Verilen kararla yargı darbesi yapıldığını belirten Gergerlioğlu, kağıt üstünde vekilliğinin düştüğünü ancak halkın hala vekili olduğunu söyledi. Vekilliğinin gasp ile düşürüldüğünü belirten Gergerlioğlu konuşmasına şöyle devam etti:
“AYM'nin esastan olan kararını bekliyoruz. Anayasa Mahkemesi sonucu beklenebilirdi. Tercih etmediler ve hemen okutuldu. Bu da Meclis Başkanı ile bir darbeydi. Meclis’te milletin bir ferdini darp ederek çıkarmaları da millete bir darbeydi. Türkiye siyasi tarihine kara bir leke olarak geçmiştir. HDP’li olsun olmasın, tüm kamuoyu buna karşı tek vücut oldu ve çok güçlü bir destek gördük. Kocaeli’den gelirken adeta bir kar tanesiyle ama tüm Türkiye haklarına, insan hakları mesajını birlikte verdik. Partimizin menatilisini tüm topluma sunduk ve bu ülkenin çimentosu oldu.”

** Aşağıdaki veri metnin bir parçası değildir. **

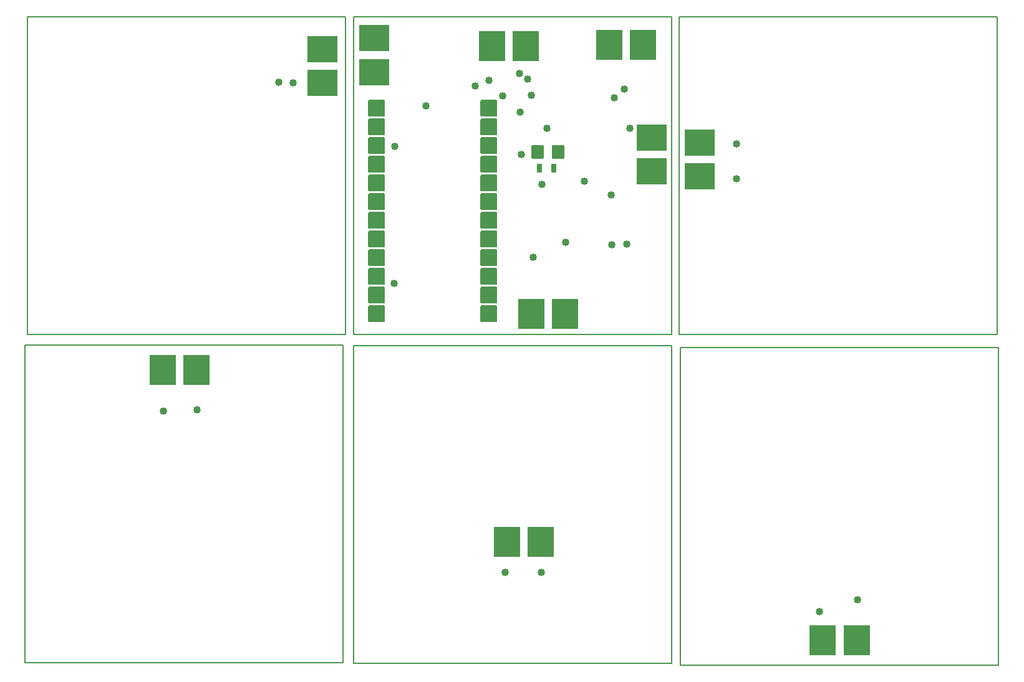
<source format=gbr>
G04 PROTEUS GERBER X2 FILE*
%TF.GenerationSoftware,Labcenter,Proteus,8.9-SP0-Build27865*%
%TF.CreationDate,2020-02-24T18:21:19+00:00*%
%TF.FileFunction,Soldermask,Top*%
%TF.FilePolarity,Negative*%
%TF.Part,Single*%
%TF.SameCoordinates,{bab694e6-e1a7-4f03-bc32-dd160c38e7b3}*%
%FSLAX45Y45*%
%MOMM*%
G01*
%TA.AperFunction,Material*%
%ADD22C,1.016000*%
%AMPPAD015*
4,1,36,
-1.143000,1.016000,
-1.143000,-1.016000,
-1.140470,-1.041970,
-1.133200,-1.065980,
-1.121650,-1.087580,
-1.106290,-1.106290,
-1.087570,-1.121650,
-1.065980,-1.133200,
-1.041970,-1.140470,
-1.016000,-1.143000,
1.016000,-1.143000,
1.041970,-1.140470,
1.065980,-1.133200,
1.087570,-1.121650,
1.106290,-1.106290,
1.121650,-1.087580,
1.133200,-1.065980,
1.140470,-1.041970,
1.143000,-1.016000,
1.143000,1.016000,
1.140470,1.041970,
1.133200,1.065980,
1.121650,1.087580,
1.106290,1.106290,
1.087570,1.121650,
1.065980,1.133200,
1.041970,1.140470,
1.016000,1.143000,
-1.016000,1.143000,
-1.041970,1.140470,
-1.065980,1.133200,
-1.087570,1.121650,
-1.106290,1.106290,
-1.121650,1.087580,
-1.133200,1.065980,
-1.140470,1.041970,
-1.143000,1.016000,
0*%
%TA.AperFunction,Material*%
%ADD23PPAD015*%
%AMPPAD016*
4,1,4,
-1.750000,-2.050000,
1.750000,-2.050000,
1.750000,2.050000,
-1.750000,2.050000,
-1.750000,-2.050000,
0*%
%TA.AperFunction,Material*%
%ADD24PPAD016*%
%AMPPAD017*
4,1,4,
-1.750000,2.050000,
1.750000,2.050000,
1.750000,-2.050000,
-1.750000,-2.050000,
-1.750000,2.050000,
0*%
%ADD25PPAD017*%
%AMPPAD018*
4,1,4,
-2.050000,-1.750000,
-2.050000,1.750000,
2.050000,1.750000,
2.050000,-1.750000,
-2.050000,-1.750000,
0*%
%ADD26PPAD018*%
%AMPPAD019*
4,1,48,
-0.700000,0.902400,
0.700000,0.902400,
0.715840,0.901630,
0.731160,0.899370,
0.745900,0.895680,
0.759980,0.890640,
0.785890,0.876780,
0.808340,0.858340,
0.826780,0.835890,
0.840640,0.809980,
0.849370,0.781160,
0.851630,0.765840,
0.852400,0.750000,
0.852400,-0.750000,
0.851630,-0.765840,
0.849370,-0.781160,
0.840640,-0.809980,
0.826780,-0.835890,
0.808340,-0.858340,
0.785890,-0.876780,
0.759980,-0.890640,
0.745900,-0.895680,
0.731160,-0.899370,
0.715840,-0.901630,
0.700000,-0.902400,
-0.700000,-0.902400,
-0.715840,-0.901630,
-0.731160,-0.899370,
-0.745900,-0.895680,
-0.759980,-0.890640,
-0.785890,-0.876780,
-0.808340,-0.858340,
-0.826780,-0.835890,
-0.840640,-0.809980,
-0.849370,-0.781160,
-0.851630,-0.765840,
-0.852400,-0.750000,
-0.852400,0.750000,
-0.851630,0.765840,
-0.849370,0.781160,
-0.840640,0.809980,
-0.826780,0.835890,
-0.808340,0.858340,
-0.785890,0.876780,
-0.759980,0.890640,
-0.745900,0.895680,
-0.731160,0.899370,
-0.715840,0.901630,
-0.700000,0.902400,
0*%
%ADD27PPAD019*%
%AMPPAD020*
4,1,4,
0.350000,-0.575000,
-0.350000,-0.575000,
-0.350000,0.575000,
0.350000,0.575000,
0.350000,-0.575000,
0*%
%ADD28PPAD020*%
%TA.AperFunction,Profile*%
%ADD18C,0.203200*%
%TD.AperFunction*%
D22*
X+6600000Y-2940000D03*
X-1059480Y+4087222D03*
X-1257917Y+4091631D03*
X-2365611Y-361213D03*
X-2821507Y-375169D03*
X+2311279Y-2566624D03*
X+4958185Y+3255279D03*
X+4960000Y+2780000D03*
X+6086886Y-3106277D03*
X+1410000Y+4040000D03*
X+3430000Y+4000000D03*
X+2037823Y+3112689D03*
X+3297658Y+3881365D03*
X+2013203Y+4211772D03*
X+2174276Y+3918536D03*
X+2124715Y+4133300D03*
X+1596065Y+4116198D03*
X+741139Y+3773983D03*
X+315740Y+3216422D03*
X+311610Y+1357887D03*
X+2199056Y+1713074D03*
X+2636845Y+1919578D03*
X+2314699Y+2700162D03*
X+1781918Y+3902016D03*
X+3252227Y+2563869D03*
X+2888780Y+2745593D03*
X+2380000Y+3470000D03*
X+3508292Y+3464227D03*
X+3470000Y+1890000D03*
X+3268747Y+1882407D03*
X+2017333Y+3683121D03*
X+1817508Y-2572901D03*
D23*
X+1600000Y+3740000D03*
X+1600000Y+3486000D03*
X+1600000Y+3232000D03*
X+1600000Y+2978000D03*
X+1600000Y+2724000D03*
X+1600000Y+2470000D03*
X+1600000Y+2216000D03*
X+1600000Y+1962000D03*
X+1600000Y+1708000D03*
X+1600000Y+1454000D03*
X+1600000Y+1200000D03*
X+1600000Y+946000D03*
X+76000Y+3740000D03*
X+76000Y+3486000D03*
X+76000Y+3232000D03*
X+76000Y+2978000D03*
X+76000Y+2724000D03*
X+76000Y+2470000D03*
X+76000Y+2216000D03*
X+76000Y+1962000D03*
X+76000Y+1708000D03*
X+76000Y+1454000D03*
X+76000Y+1200000D03*
X+76000Y+946000D03*
D24*
X+6130000Y-3490000D03*
X+6590000Y-3490000D03*
D25*
X+2300000Y-2160000D03*
X+1840000Y-2160000D03*
X-2370000Y+180000D03*
X-2830000Y+180000D03*
X+3230000Y+4600000D03*
X+3690000Y+4600000D03*
X+2630000Y+940000D03*
X+2170000Y+940000D03*
D26*
X+4460000Y+3270000D03*
X+4460000Y+2810000D03*
X+3810000Y+2880000D03*
X+3810000Y+3340000D03*
X-660000Y+4540000D03*
X-660000Y+4080000D03*
X+40000Y+4690000D03*
X+40000Y+4230000D03*
D27*
X+2254967Y+3140000D03*
X+2534967Y+3140000D03*
D28*
X+2474967Y+2920000D03*
X+2284967Y+2920000D03*
D24*
X+1640000Y+4580000D03*
X+2100000Y+4580000D03*
D18*
X-240000Y+660000D02*
X+4078000Y+660000D01*
X+4078000Y+4978000D01*
X-240000Y+4978000D01*
X-240000Y+660000D01*
X+4180000Y+660000D02*
X+8498000Y+660000D01*
X+8498000Y+4978000D01*
X+4180000Y+4978000D01*
X+4180000Y+660000D01*
X+4200000Y-3830000D02*
X+8518000Y-3830000D01*
X+8518000Y+488000D01*
X+4200000Y+488000D01*
X+4200000Y-3830000D01*
X-4670000Y+660000D02*
X-352000Y+660000D01*
X-352000Y+4978000D01*
X-4670000Y+4978000D01*
X-4670000Y+660000D01*
X-4700000Y-3800000D02*
X-382000Y-3800000D01*
X-382000Y+518000D01*
X-4700000Y+518000D01*
X-4700000Y-3800000D01*
X-240000Y-3810000D02*
X+4078000Y-3810000D01*
X+4078000Y+508000D01*
X-240000Y+508000D01*
X-240000Y-3810000D01*
M02*

</source>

Gergerlioğlu, Anayasa Mahkemesi’ne (AYM) yaptığı esastan başvuruya ilişkin de konuştu. Birkaç gün içinde cezaevine girebileceğini belirterek, “Ama hepimizin son sığınağı olan AYM’dir. AYM esastan yaptığımız başvuruya hala karar vermemiştir. Son noktada haksızlıklara dur denileceğini düşünüyorum. AYM’ye iki başvurumuz var. 3 Mart’ta yaptığımız ceza başvurusu, şununla ilgili henüz karar verilmiş değil. Beklentimizin yüksek olduğu karar bu karar. Vekilliğin düşürülmesiyle ilgili başvurumuz bugün reddedildi. Bununla ilgili AİHM’e gidiyoruz” dedi.
Kısa bir süre içinde Türkiye toplumunun büyük bir kesiminden destek aldığını söyleyen Gergerlioğlu, “Bu ne demek: İnsan hakları savunuculuğunda ve siyaset hayatımda oluşturmaya çalıştığım insan hakları anlayışı, kavrama anlayışının karşılık bulduğunu, az çok yerleştiğini ve devam edebileceğini gösteriyor. Toplumun farklı her kesimi haksızlığa, hukuksuzluğa karşı bir araya gelebiliyorsa, ben bu noktada için rahat olarak giderim cezaevine. Çok umutsuz ve karamsar değilim. Önemli gelişmeler var, cezaevine girersek, tüm hak savunucularına bu bayrağı vermiş olurum ve daha iyi bir yere getirirler. Bu toplum için cezaevine girersem, gözü açık gitmem.”
Tek dayanaklarının Türkiye haklarının ortak vicdanı olduğunu söyleyen Gergerlioğlu şöyle devam etti:
“Bunlar Kürt meselesini halletmedi. Devlet eliyle oluşturulmuş büyük insan hakları ihlalleri var. Şunu da Türk halkına söylemek isterim: Kürt meselesi vardır, bunu Kürt halkı çıkarmadı. Bunu devletin dayatmaları çıkardı. Kürt meselesini çözecek olan Kürtler dışındaki halklardır. Tüm Türkiye toplumuna sesleniyorum: Irk olarak bir Kürt değilim, Kürt meselesinin çözümünü savunduğum için işimden oldum. Böyle çözüm olmaz. Sorunu çözecek Kürt halkı değil ki illa onlar çözsün. Hepimiz birlikte bu sorunu çözmek zorundayız. Hepimizin çocukları ölüyor. Bu konuyu bu ciddiyetle ele almamız lazım. Beni cezaevine atabilirsiniz, birçok arkadaşımız rehine olarak orada tutuluyor, hiçbir sorunu çözemezsiniz.”
“Gelin insan hakları ortak noktasını koruyalım” diyen Gergerlioğlu, “Bunu gerçekleştirdiğimiz oranda başarılı olacağız. Gerçekleştiremediğimiz zaman bu ülke için üzücü günler devam edecek” dedi.